Team VA's Wonderings

Tuesday, December 26, 2006

I can see clearly now the rain has gone

Many readers of this rubbish may feel the tone of this blog has been rather smug. There has been an unnecessary number of references to fine weather, what a great time I’m having, how I’m not getting hangovers (till yesterday’s shocker), how dark and rainy it was in England and so on.

Well in an attempt to redress the balance, here’s some edited highlights from Xmas day in Melbourne.
It was the coldest Xmas day on record.
There was snow in Victoria, where a week ago there were bush fires.
I was at the bar at the Barmy Army lunch and suddenly got crushed-everyone was running in from the rain.
I heard someone say ‘It’s gonna get like Glastonbury here.’ It didn’t, but my trainers are very muddy.
Oh yeah, and it hailed on us. 2,500 people at the Barmy Army Xmas BBQ and it fucking hailed on us (sorry, no other word for it).
So, you could say that Xmas day on the beach didn’t quite come off.
I don’t expect any sympathy.
I called it quits, went back to the hostel to warm up, and really rather enjoyed Love Actually, which was on. So I clearly deserve no sympathy at all.

I have a photo of the deluge that I’ll post another day.

Odd as it was to spend Xmas day in this way, I did feel it must have been a lot weirder to have spent your Xmas flipping burgers for the Barmy Army.

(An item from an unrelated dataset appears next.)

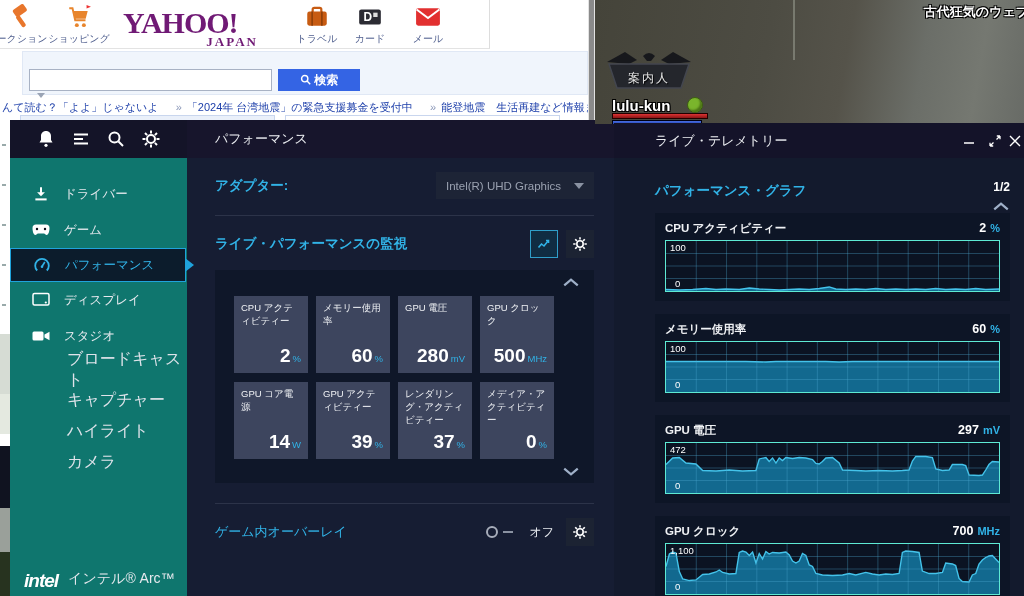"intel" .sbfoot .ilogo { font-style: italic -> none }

So the Boxing day test. At the MCG. Something I’ve wanted to go to for as long as I can remember. Did it live up to that build up? Essentially yes. England were poor. They rode their luck and got thumped today. I do love to see England win, but I am essentially a cricket fan. Test match cricket at its best is simply is the greatest sport there is: during a break I was flicking at last year’s Wisden and saw this line from Oliver Holt (on the 2005 series): “Take each of these tests on its own and perhaps you could argue that Liverpool’s miracle comeback in the European Cup Final was its equal. But put them together and they have no rival. They have lit up this summer like a burning sun.”
Key word there-‘perhaps’.
Key point-Oliver Holt was a football correspondent last time I checked (i.e. before he went to write for a Tab).
My point-I enjoyed that the Aussies were magnificent and what ebb and flow there was. As a cricket fan, I can enjoy another Warne showpiece; I can enjoy Gilchrist carting us to all parts of the WACA: I can admire Ponting running out the hapless Geraint Jones while everyone else is appealing (Warne had no idea what was going on); I can respect Hayden obvious disapproval of Warne’s excessive appealing and theatrics. As a cricket fan, I also hope to see Glenn McGrath finish without taking another wicket, and hopefully sustaining a lasting injury to his big mouth.

There were just under 90,000 people there. It was special. I have some photos I’ll have to post another day.

Shane Warne provided the pantomime for Xmas this year: he used every trick in the book to build the crowd up for his entry into the action. He went off the field (presumably for a massage), started bowling the ball back rather than throwing it, went through elaborate stretching routines, pretended he was going to start bowling when he wasn’t (the biggest cheer to that point of the day). Each bit of acting got a huge crowd response and reduced the rest of the game to the sideshow. When he finally did come on, it was a surprise that England resisted as long as they did. The build up would have got him a victim first ball against a lot of teams. The fact that Warne’s celebration of his 700th test wicket was pure Monty Panesar means we’re doing something right.

So, I’ve now got Augusta, Wimbledon and Eden Gardens on the sporting ‘places to go before I snuff it’. Great stuff today.

I’m pleased to say that Helen’s having a champagne breakfast before tomorrow’s play-I expect I’ll need some fortification.